If, for example, energy is to be transferred from the first energy store 12 into the second energy store 14, the second inverter 18 can be operated recuperatively with the second energy store 14 during a braking maneuver. At the same time, although a braking maneuver is currently being carried out, the first inverter 16, together with the first energy store 12, is operated in a driving manner, so that energy is supplied from the first energy store 12 to the electric motor 20.

However, this energy supplied to the electric motor 20 by the first energy store 12 is (in addition to the energy recovered during braking) immediately returned to the second energy store 14 by the electric motor 20, so that an energy transfer from the first energy store 12 to the second energy store 14 has effectively been achieved.

Advantageously, the four-phase electric machine and the two-phase inverters can be performed, so that the cost of the components of the powertrain can be reduced. In addition, the connection lines between the inverters 16, 18 and the electric machine 20 is thus also simplified.
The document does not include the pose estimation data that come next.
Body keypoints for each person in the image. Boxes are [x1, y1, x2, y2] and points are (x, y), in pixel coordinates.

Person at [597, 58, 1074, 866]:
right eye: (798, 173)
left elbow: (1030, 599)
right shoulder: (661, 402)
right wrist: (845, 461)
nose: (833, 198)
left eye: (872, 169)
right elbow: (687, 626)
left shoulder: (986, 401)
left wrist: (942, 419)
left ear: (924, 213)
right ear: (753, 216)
FIG. 4 shows yet another embodiment of the drive train 10, which substantially corresponds to the embodiment shown in FIG. In the following, therefore, only the differences will be discussed and identical and functionally identical parts are provided with the same reference numerals.
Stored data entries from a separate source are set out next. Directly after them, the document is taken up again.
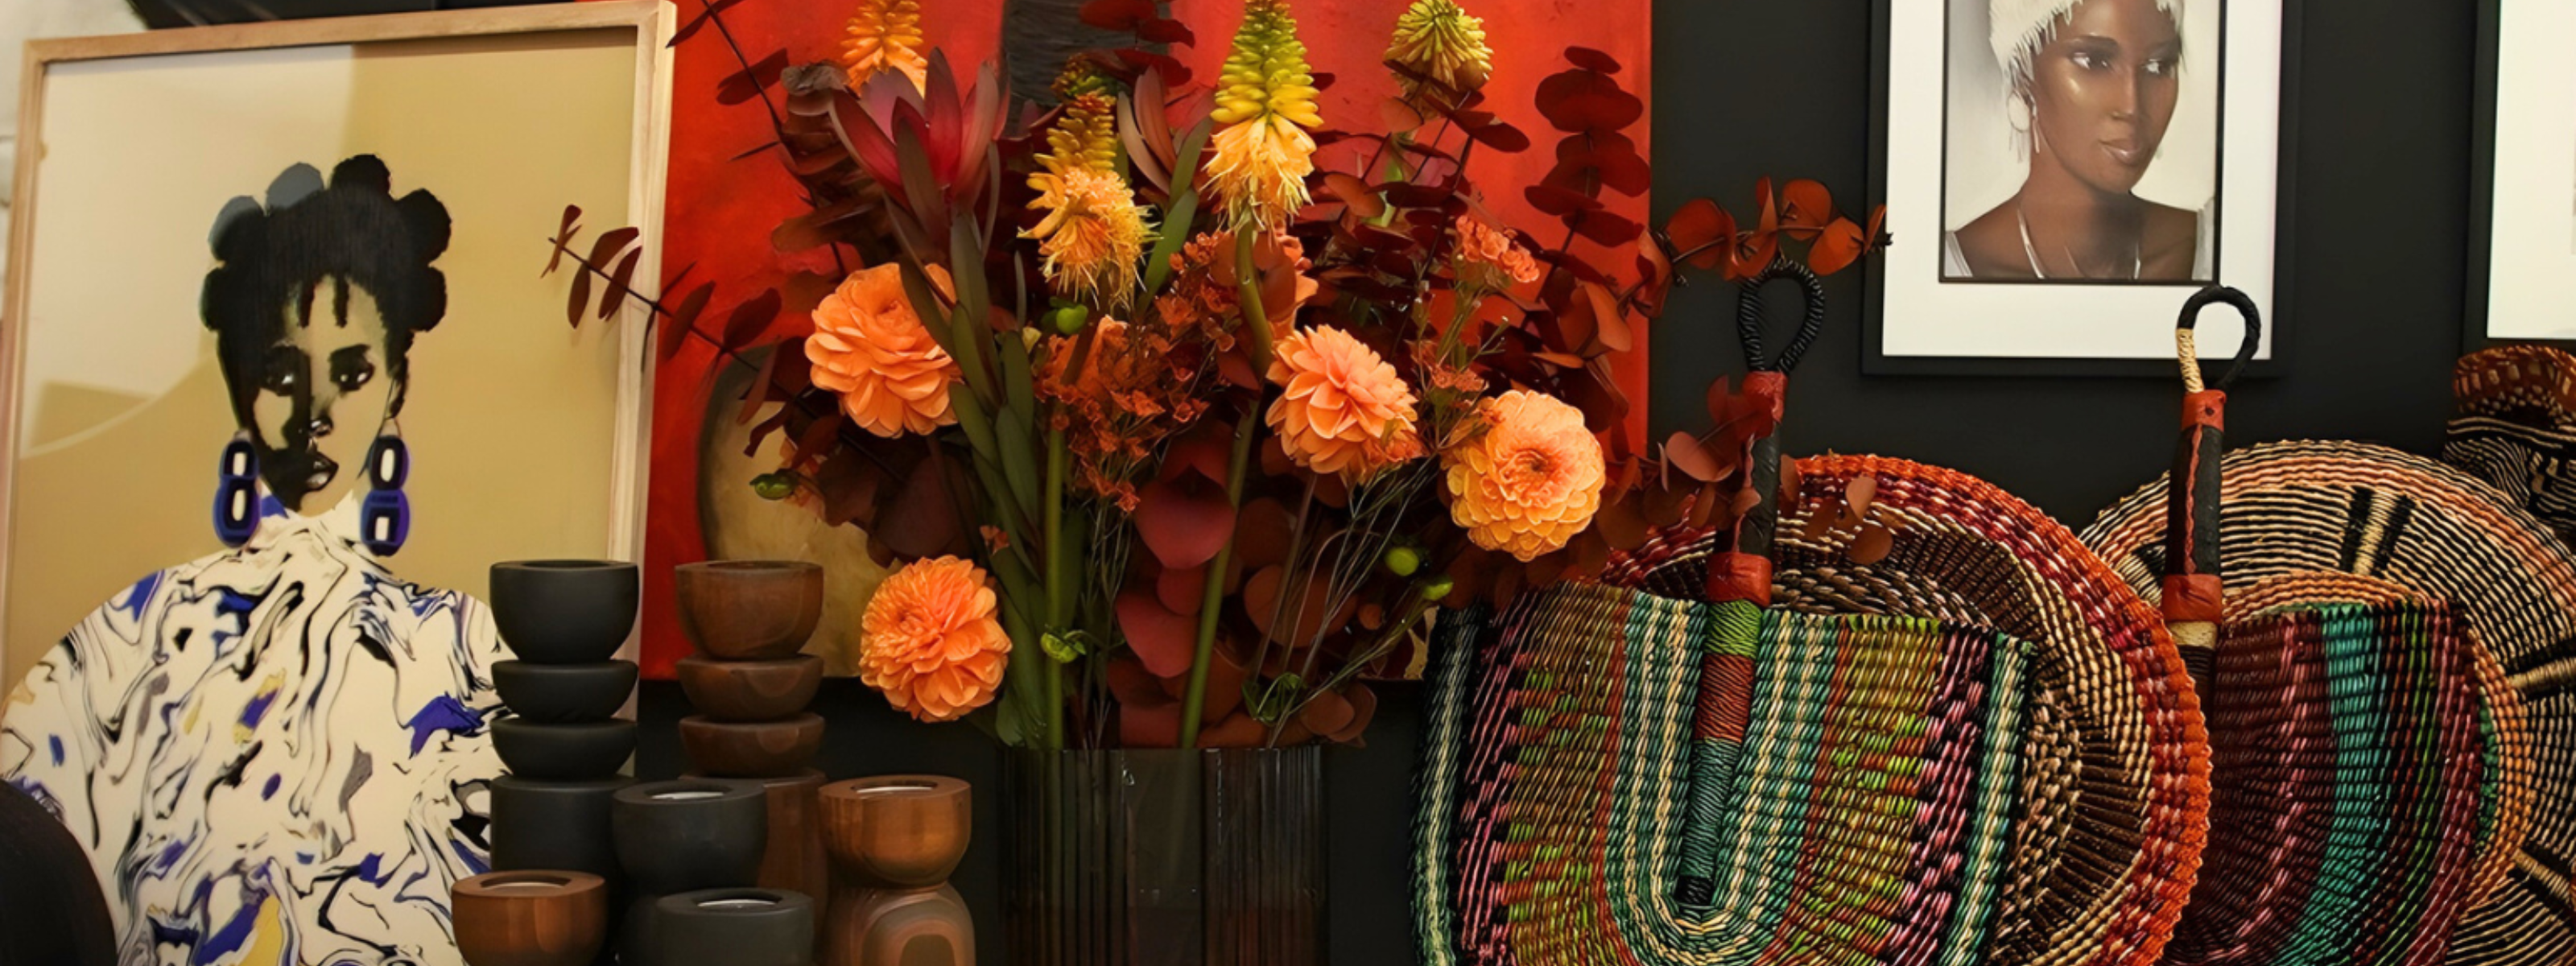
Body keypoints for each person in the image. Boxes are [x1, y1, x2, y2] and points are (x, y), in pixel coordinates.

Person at [0, 155, 505, 965]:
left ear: (397, 385)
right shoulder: (124, 648)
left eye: (351, 371)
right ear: (240, 388)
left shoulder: (471, 654)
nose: (316, 413)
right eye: (280, 372)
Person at [1946, 0, 2212, 282]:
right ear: (2024, 79)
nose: (2132, 106)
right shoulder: (1946, 269)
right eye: (2094, 62)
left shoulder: (2215, 249)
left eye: (2158, 66)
In contrast to the powertrain of the first embodiment, the powertrain 10 of the second embodiment has a DC-DC converter 28. The DC-DC converter 28 is connected on the one hand via the connecting lines 24 to the first energy storage 12 and on the other hand by means of the connecting lines 26 to the second energy storage 14.

The DC-DC converter thus provides, in addition to the electrical connection via the electric motor 20, an additional connection between the first energy store 12 and the second energy store 14. Via the DC-DC converter 28 can also energy from the first

Energy storage 12 are transferred to the second energy storage 14 or vice versa.

Claims

claims

A powertrain for an electrically powered vehicle, comprising an electric motor (20), a first energy store (12) and a second energy store (14), each electrically connected to the electric motor (20), a first inverter (16) and one second inverter (18), wherein the first inverter (16) between the first energy storage (12) and the electric motor (20) is provided and wherein the second inverter (18) between the second energy storage (14) and the electric motor (20) is, wherein the electric motor (20) has four phases (22).

2. The powertrain according to claim 1, wherein at least one of the phases (22) is connected only to the first inverter (16) and another of the phases (22) is connected only to the second inverter (18).

3. Drive train according to claim 2, characterized in that the first inverter (16) and the second inverter (18) are connected exclusively to the phases (22) of the electric motor (20).

4. Drive train according to claim 3, characterized in that the first inverter (16) and the second inverter (18) are two-phase inverters.

5. Drive train according to one of the preceding claims, characterized in that the first energy store (12) and the second energy store (14) via a DC-DC converter (28) are electrically connected to each other.

6. Drive train according to one of the preceding claims, characterized in that the energy store (12, 14) batteries, accumulators

Capacitors and / or fuel cells are.

7. vehicle, in particular electric vehicle or hybrid vehicle, with a drive train according to one of claims 1-6.

8. A method of operating a powertrain (10) according to any one of claims 1-6, comprising at least one of the following steps: Supplying energy to the electric motor (20) from one or both energy stores (12, 14) simultaneously,

Recycling energy from the electric motor (20) into one or both energy stores (12, 14) simultaneously, or

Supplying energy to the electric motor (20) from one of the energy stores (12, 14) and simultaneously returning energy from the electric motor (20) to the other of the energy stores (14, 12).